=== Provided material ===
= Beginning of Section =
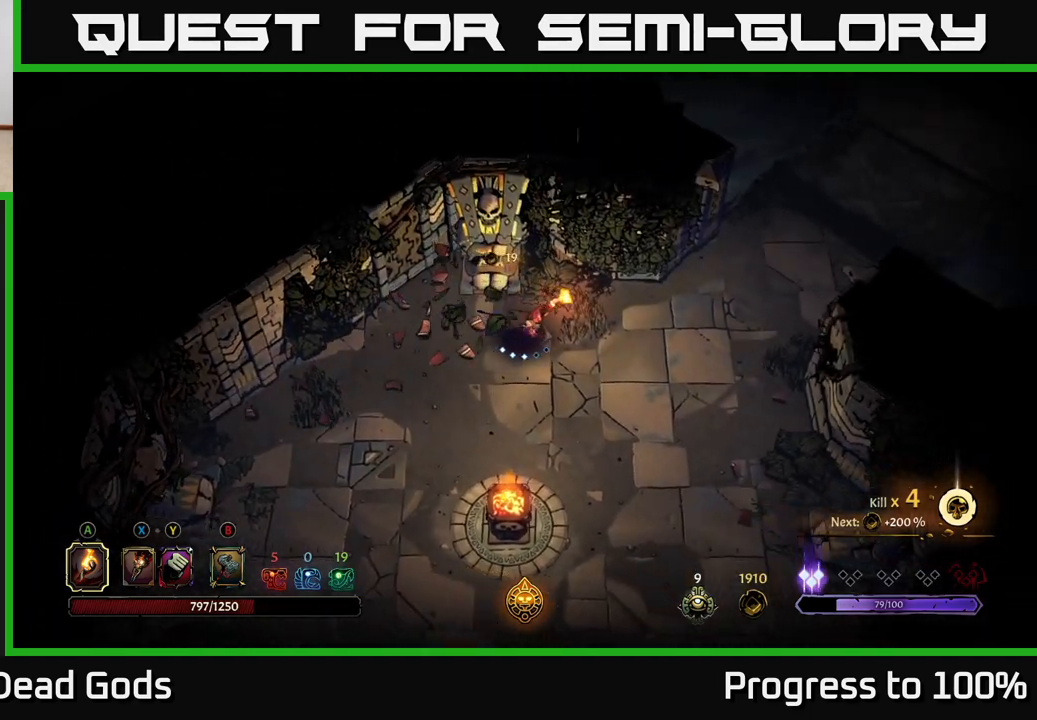
{"buttons": [], "left_stick": "up-right", "right_stick": "center", "events": [[450, "left_stick", "up-right"]]}
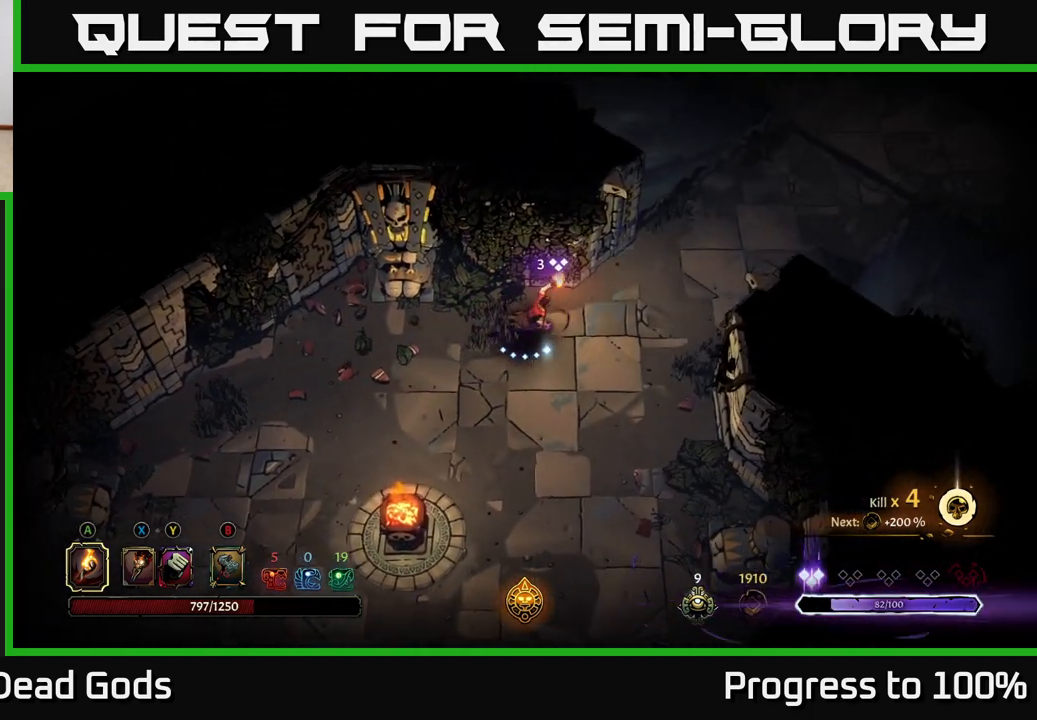
{"buttons": [], "left_stick": "up-right", "right_stick": "center", "events": []}
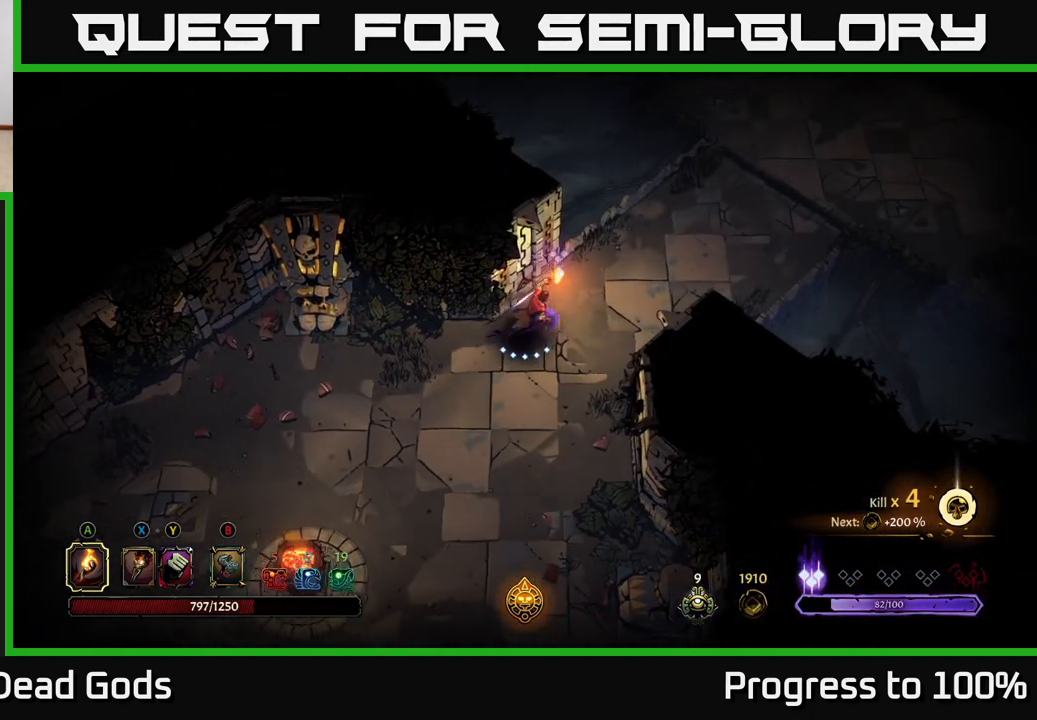
{"buttons": [], "left_stick": "up-right", "right_stick": "center", "events": []}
= End of Section =
=== What to do ===
An exact reproduction of the data is required, with pictures excluded.

=== Result of this task ===
{"buttons": [], "left_stick": "up-right", "right_stick": "center", "events": [[450, "left_stick", "up-right"]]}
{"buttons": [], "left_stick": "up-right", "right_stick": "center", "events": []}
{"buttons": [], "left_stick": "up-right", "right_stick": "center", "events": []}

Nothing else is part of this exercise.